Language of document : ECLI:EU:C:2011:865

Gevoegde zaken C‑411/10 en C‑493/10

N. S.

tegen

Secretary of State for the Home Department

en

M. E. e.a.

tegen

Refugee Applications Commissioner

en

Minister for Justice, Equality and Law Reform

[verzoeken van de Court of Appeal (England and Wales) (Civil Division) en van de High Court (Ierland) om een prejudiciële beslissing]

„Recht van Unie – Beginselen – Grondrechten – Uitvoering van recht van Unie – Verbod van onmenselijke of vernederende behandelingen – Gemeenschappelijk Europees asielstelsel – Verordening (EG) nr. 343/2003 – Begrip ‚veilige landen’ – Overdracht van asielzoeker aan verantwoordelijke lidstaat – Verplichting – Weerlegbaar vermoeden dat die lidstaat grondrechten eerbiedigt”

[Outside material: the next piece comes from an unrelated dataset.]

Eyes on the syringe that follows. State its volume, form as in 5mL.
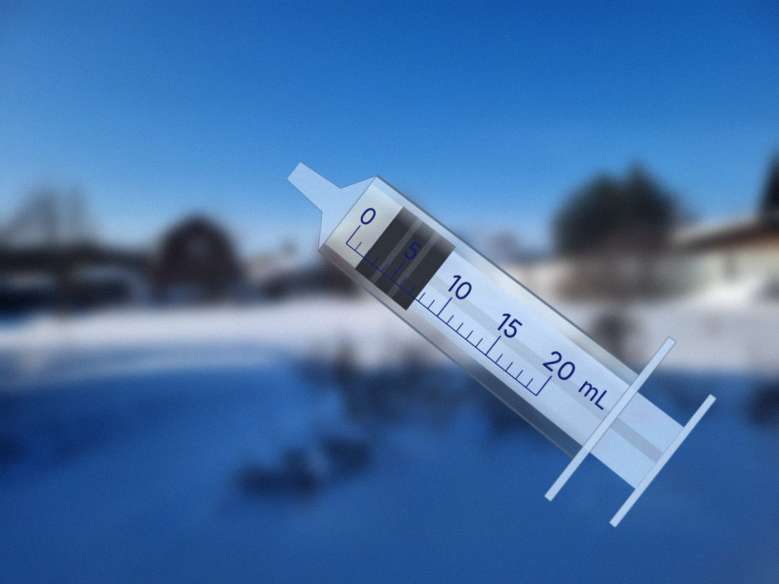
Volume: 2mL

Samenvatting van het arrest

1.        Grenscontroles, asiel en immigratie – Asielbeleid – Criteria en instrumenten om te bepalen welke lidstaat verantwoordelijk is voor behandeling van asielverzoek – Beoordelingsvrijheid van lidstaten

(Art. 6 VEU; Handvast van grondrechten van Europese Unie, art. 51; verordening nr. 343/2003 van de Raad, art. 3, lid 2)

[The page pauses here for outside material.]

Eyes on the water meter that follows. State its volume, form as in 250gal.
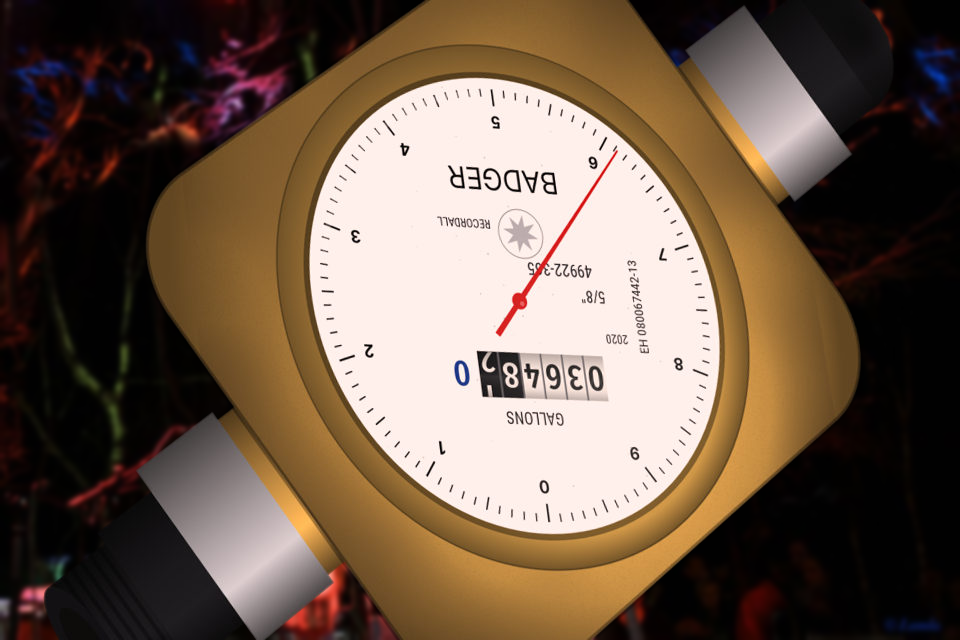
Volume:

2.        Grenscontroles, asiel en immigratie – Asielbeleid – Criteria en instrumenten om te bepalen welke lidstaat verantwoordelijk is voor behandeling van asielverzoek – Overdracht van asielzoeker aan lidstaat die verantwoordelijk is voor behandeling van zijn verzoek

(Handvest van grondrechten van Europese Unie, art. 1, 18 en 47; verordening nr. 343/2003 van de Raad, art. 3, lid 1)

3.        Grondrechten – Verbod van folteringen en van onmenselijke of vernederende behandelingen of bestraffingen – Draagwijdte

(Handvest van grondrechten van Europese Unie, art. 1, 4, 18 en 47; verordening nr. 343/2003 van de Raad, art. 3, leden 1 en 2)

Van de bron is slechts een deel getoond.